Sin embargo, el escenario doméstico, regional y global en el que asumiría Lula da Silva dista de ser semejante a aquel de principios del siglo XXI, con un Brasil en ascenso, una burguesía comprometida con el proyecto de integración regional sudamericano y una región más cohesionada, aun cuando en algunos países gobernaban mandatarios de centroderecha. Las insinuaciones de que, aun con el ex-líder metalúrgico en la Presidencia, Brasil continuaría con el ingreso en la Organización para la Cooperación y el Desarrollo Económicos (OCDE) dan muestras de que el margen de maniobra para protagonizar la configuración de un mundo «postoccidental» ya no son las mismas para el gigante sudamericano. Lo mismo podría pensarse con el rol de las Fuerzas Armadas en el actual gobierno y la profundización de la cooperación con Estados Unidos. En este marco, difícilmente pueda recrearse algún tipo de instancia de cooperación en defensa a nivel subregional sin la sombra de Washington.
En definitiva, el Mercosur se encuentra en un proceso de redefinición identitaria, que se hace más visible a la hora de discutir la orientación comercial.
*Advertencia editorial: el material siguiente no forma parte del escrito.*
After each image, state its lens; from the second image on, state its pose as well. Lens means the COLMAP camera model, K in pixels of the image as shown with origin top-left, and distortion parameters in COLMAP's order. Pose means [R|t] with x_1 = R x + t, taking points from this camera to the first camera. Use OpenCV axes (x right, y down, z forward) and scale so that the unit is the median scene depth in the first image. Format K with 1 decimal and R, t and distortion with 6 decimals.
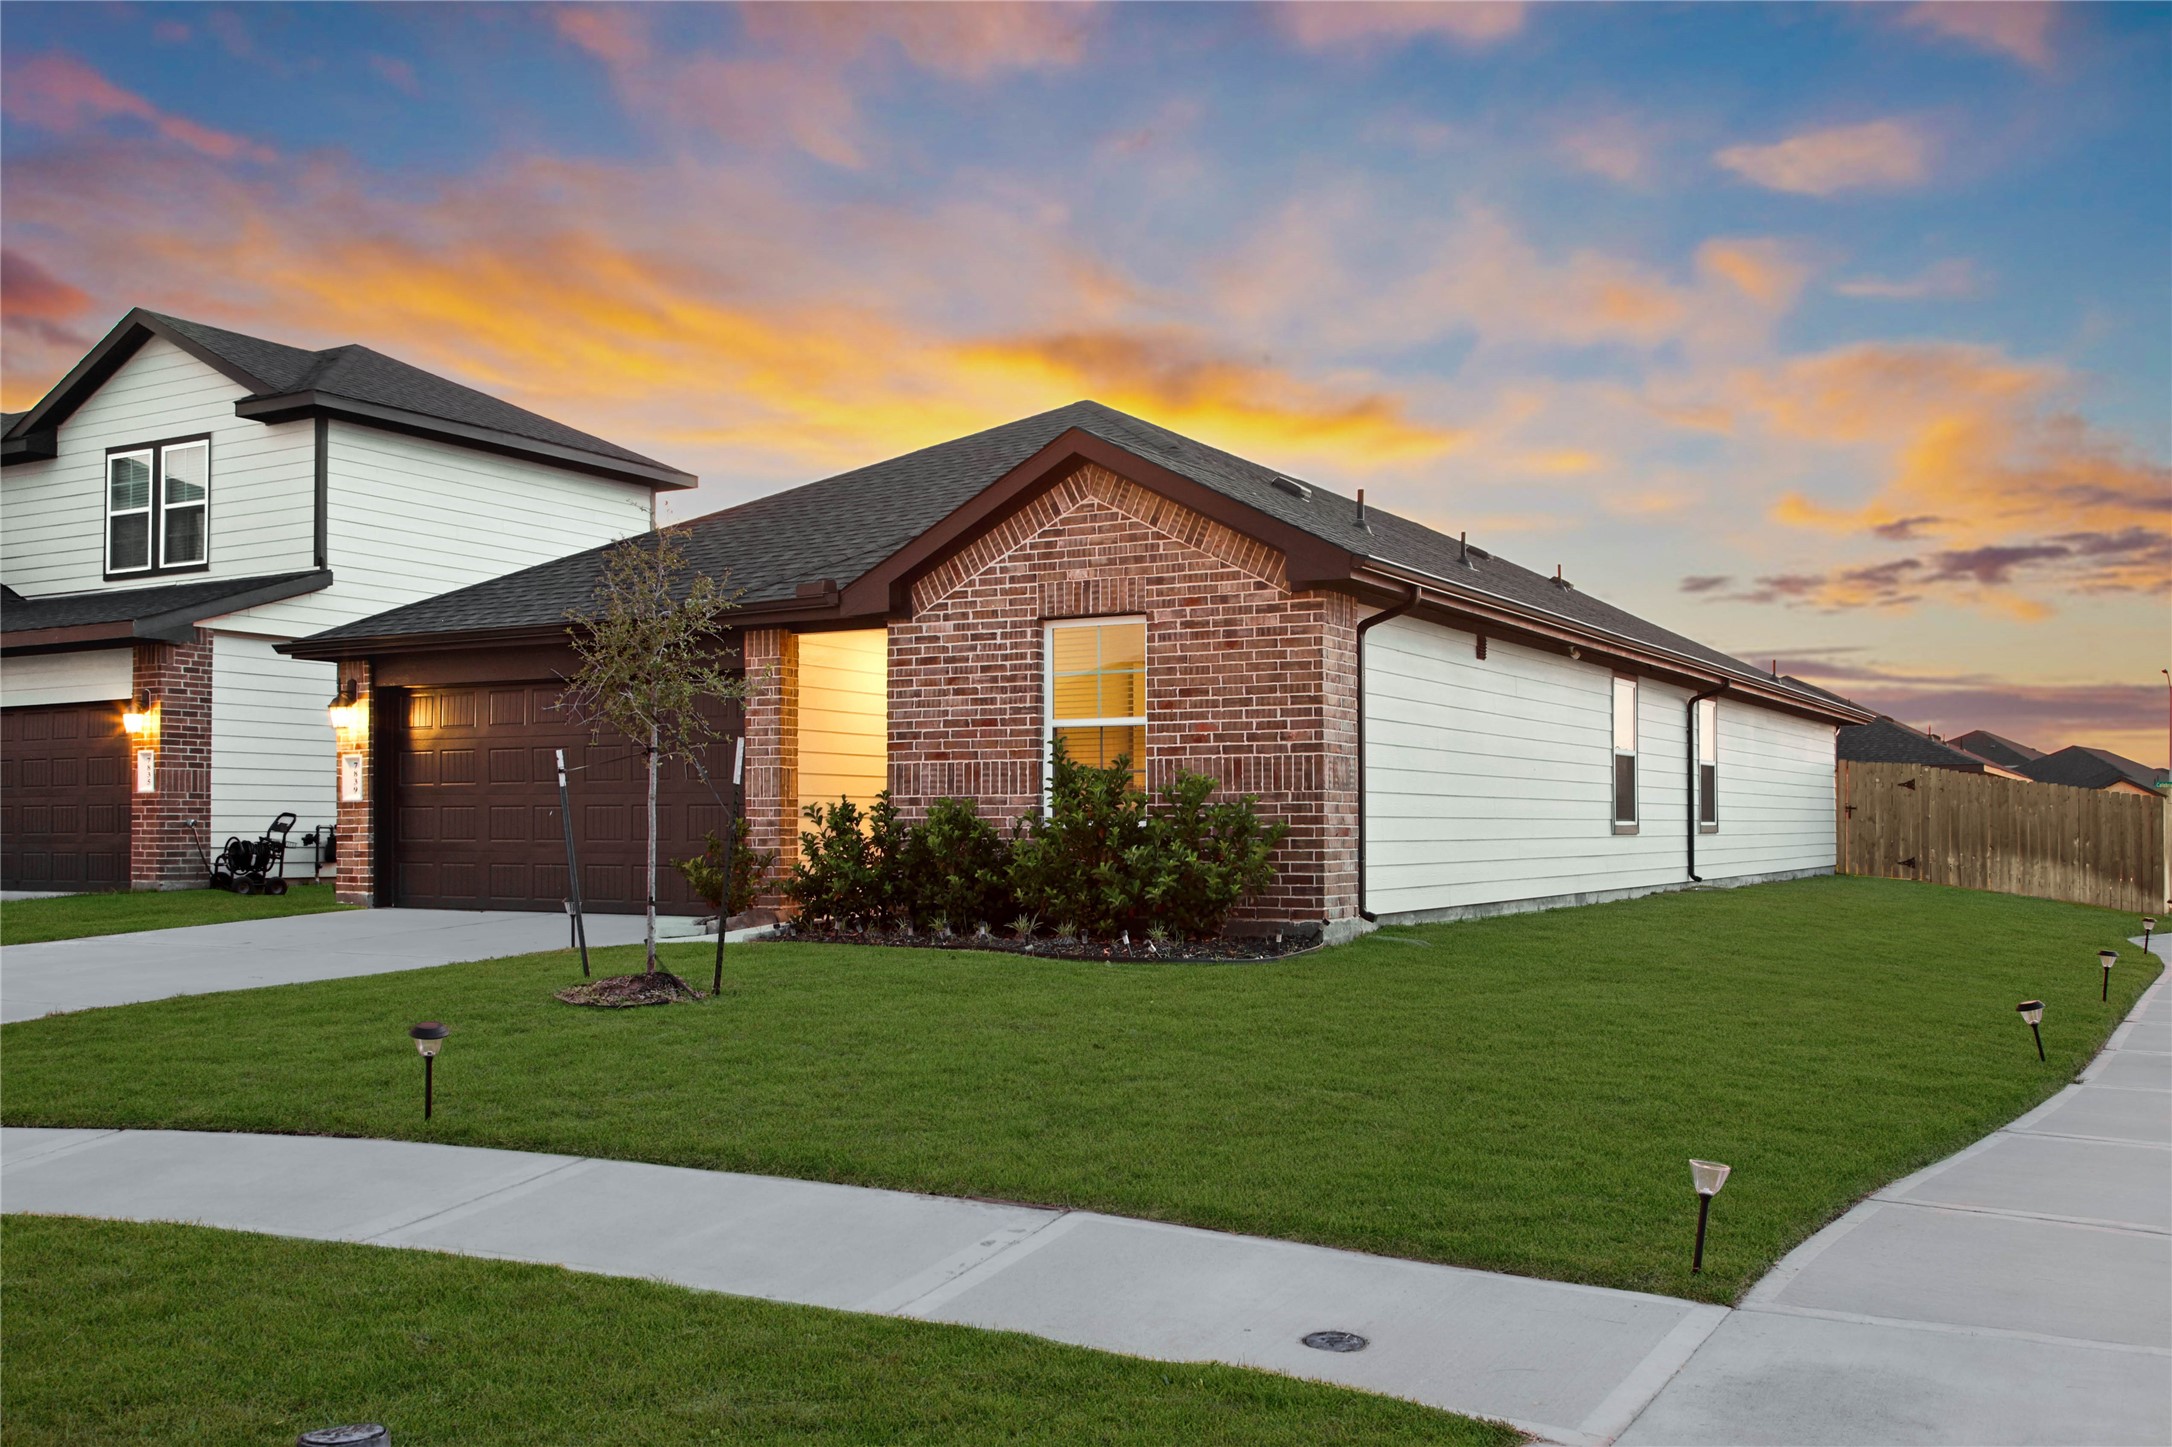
lens RADIAL K [[2023.3, 0, 1092.7], [0, 2023.3, 759.1], [0, 0, 1]] dist [-0.091261, -0.008105]
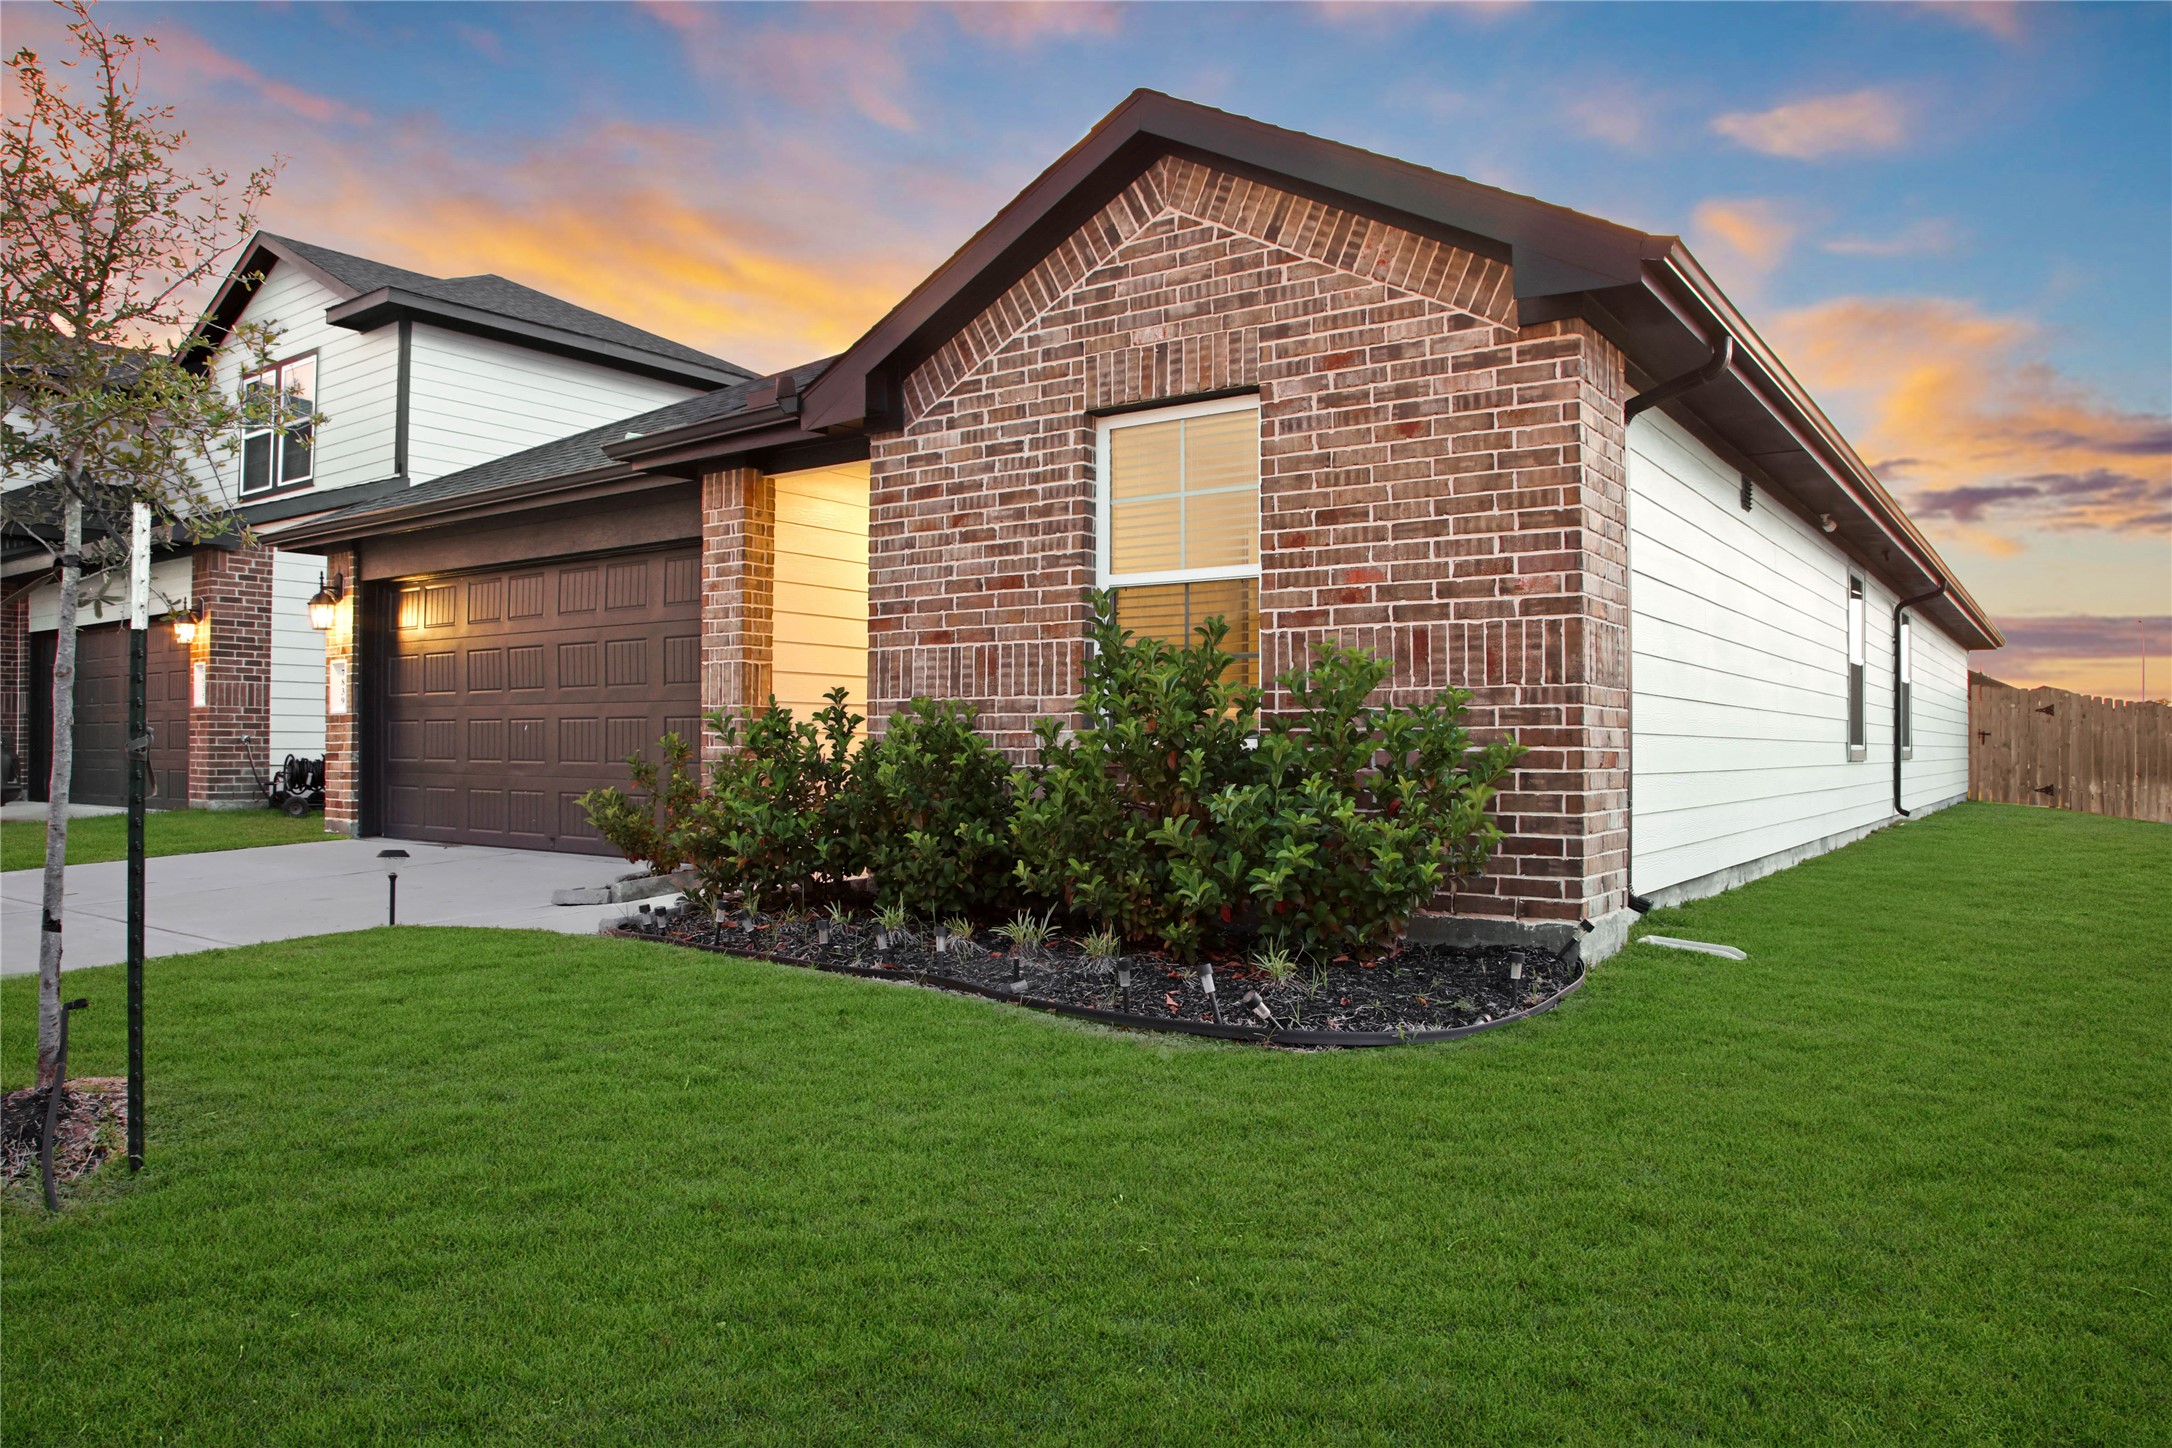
lens RADIAL K [[1481.3, 0, 1086.0], [0, 1481.3, 724.0], [0, 0, 1]] dist [-0.129514, 0.003633]
pose [[0.994841, 0.004280, -0.101360, 0.019044], [-0.002561, 0.999851, 0.017083, 0.018220], [0.101418, -0.016735, 0.994703, 0.541329]]
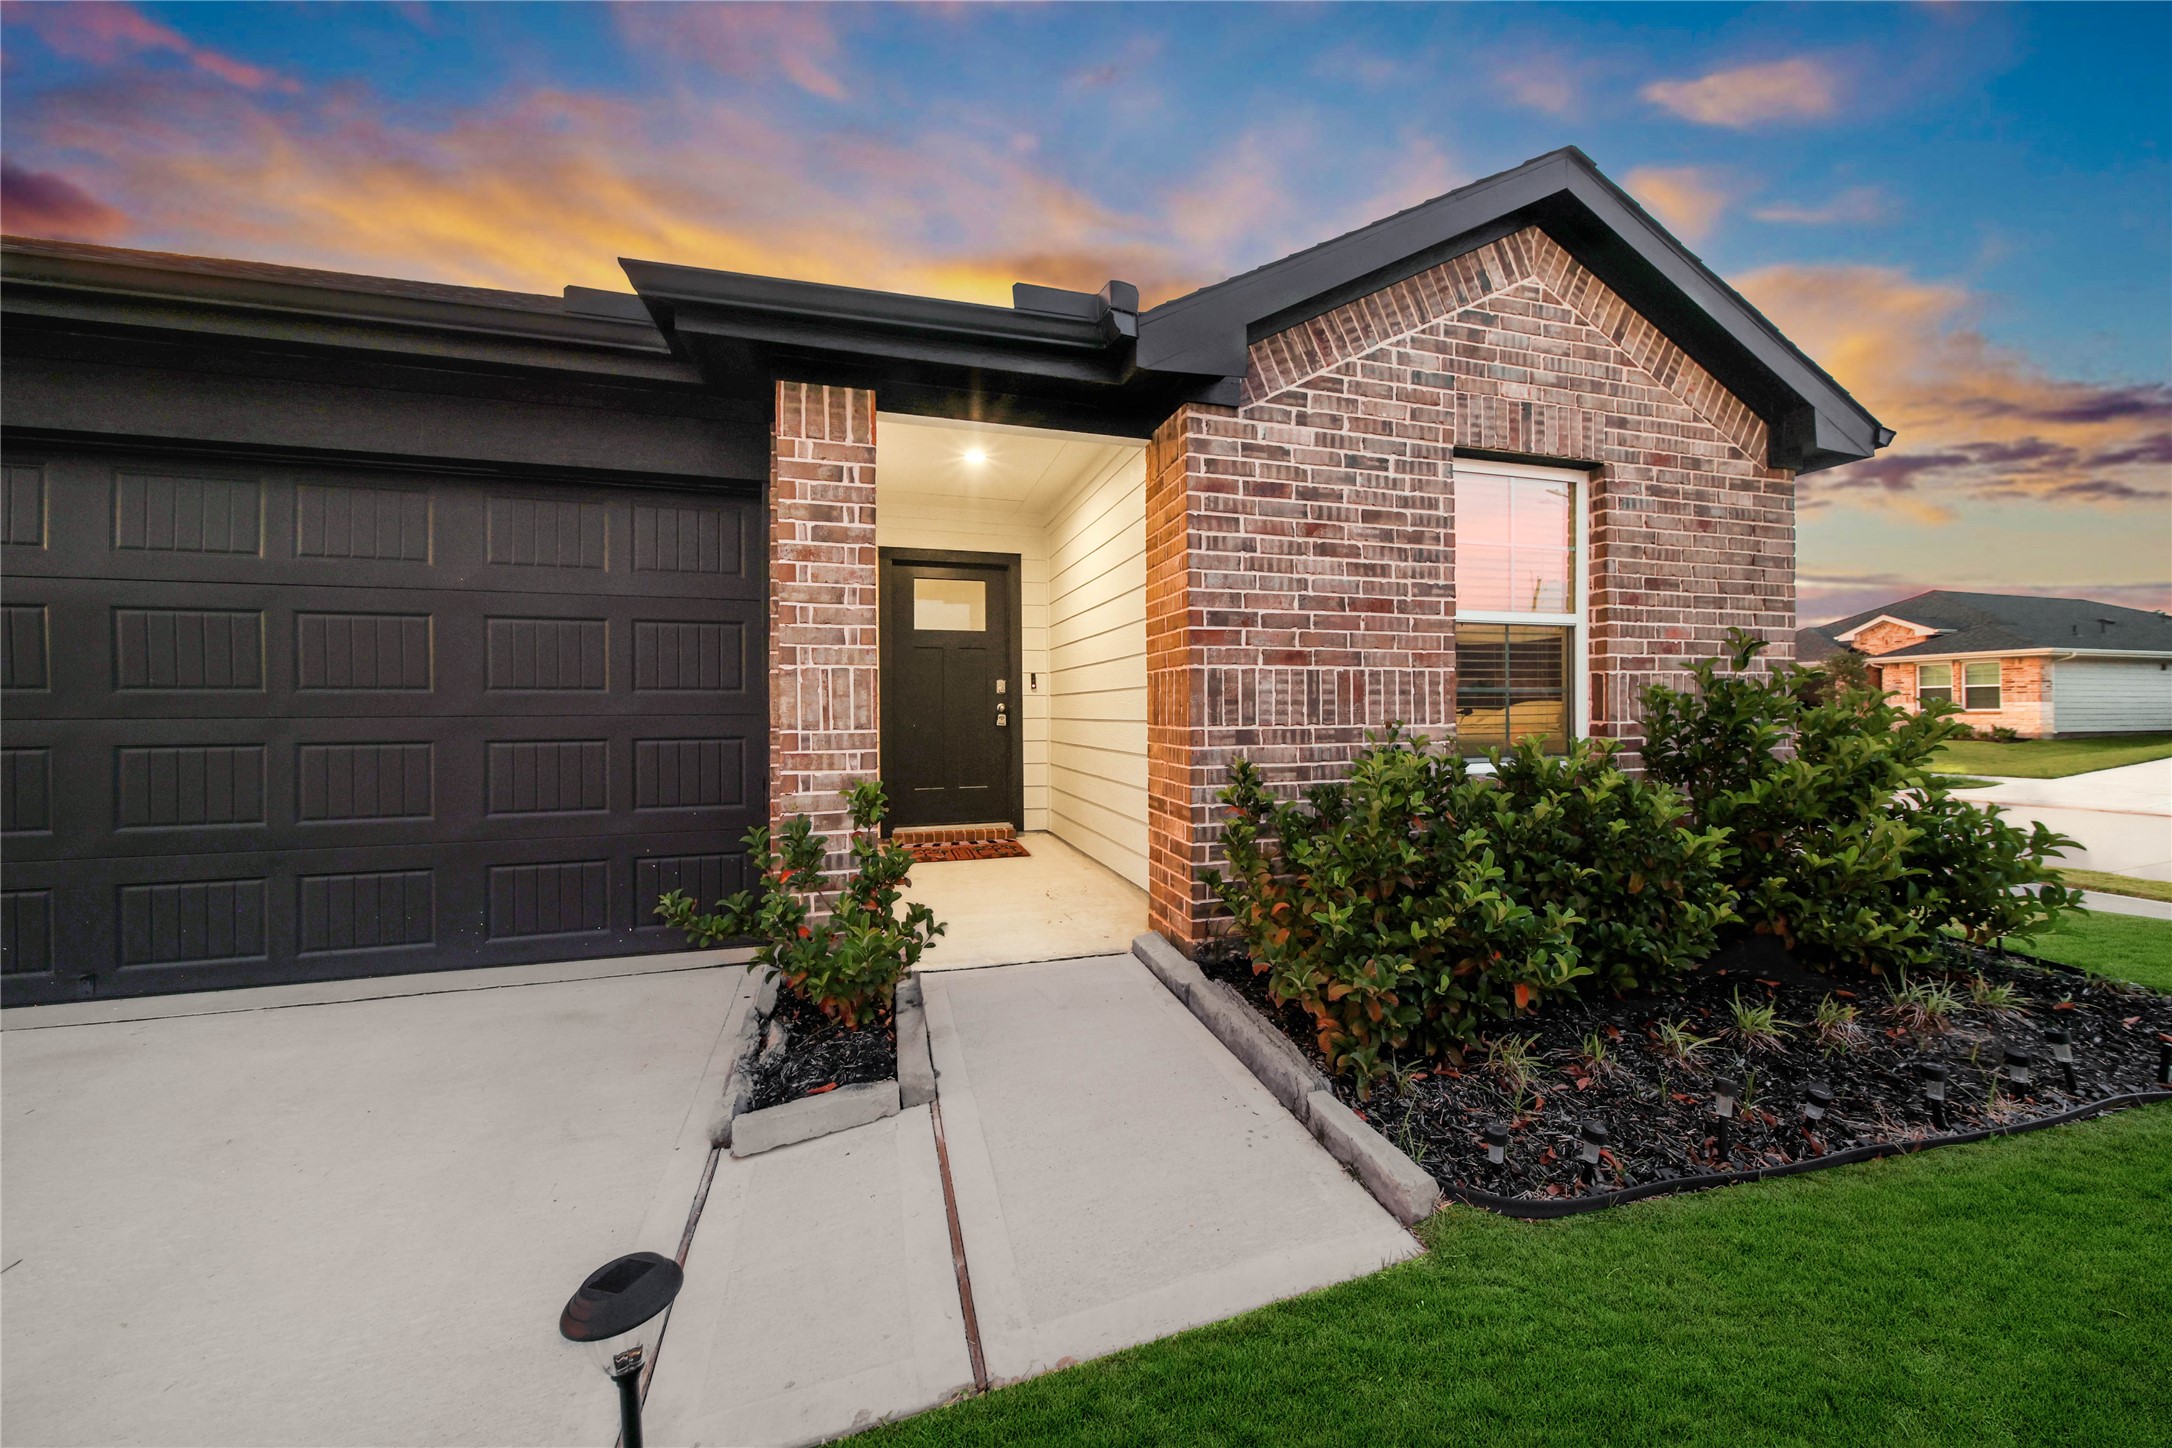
lens RADIAL K [[772.2, 0, 1092.2], [0, 772.2, 710.6], [0, 0, 1]] dist [-0.000392, -0.000023]
pose [[0.688690, -0.000760, 0.725056, -0.278261], [-0.018469, 0.999657, 0.018590, 0.010621], [-0.724821, -0.026194, 0.688439, 0.901557]]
En este marco, priorizar el avance en agendas no económicas puede ser una buena forma de desatar los nudos problemáticos y la falta de acuerdos que hoy caracterizan al bloque. Asimismo, los gobiernos y actores económicos deben comprender que no siempre los juegos son de suma cero y que apostar al mercado regional –aun protegiendo determinados sectores industriales– no necesariamente implica anular una mayor vinculación con países y mercados extraregionales.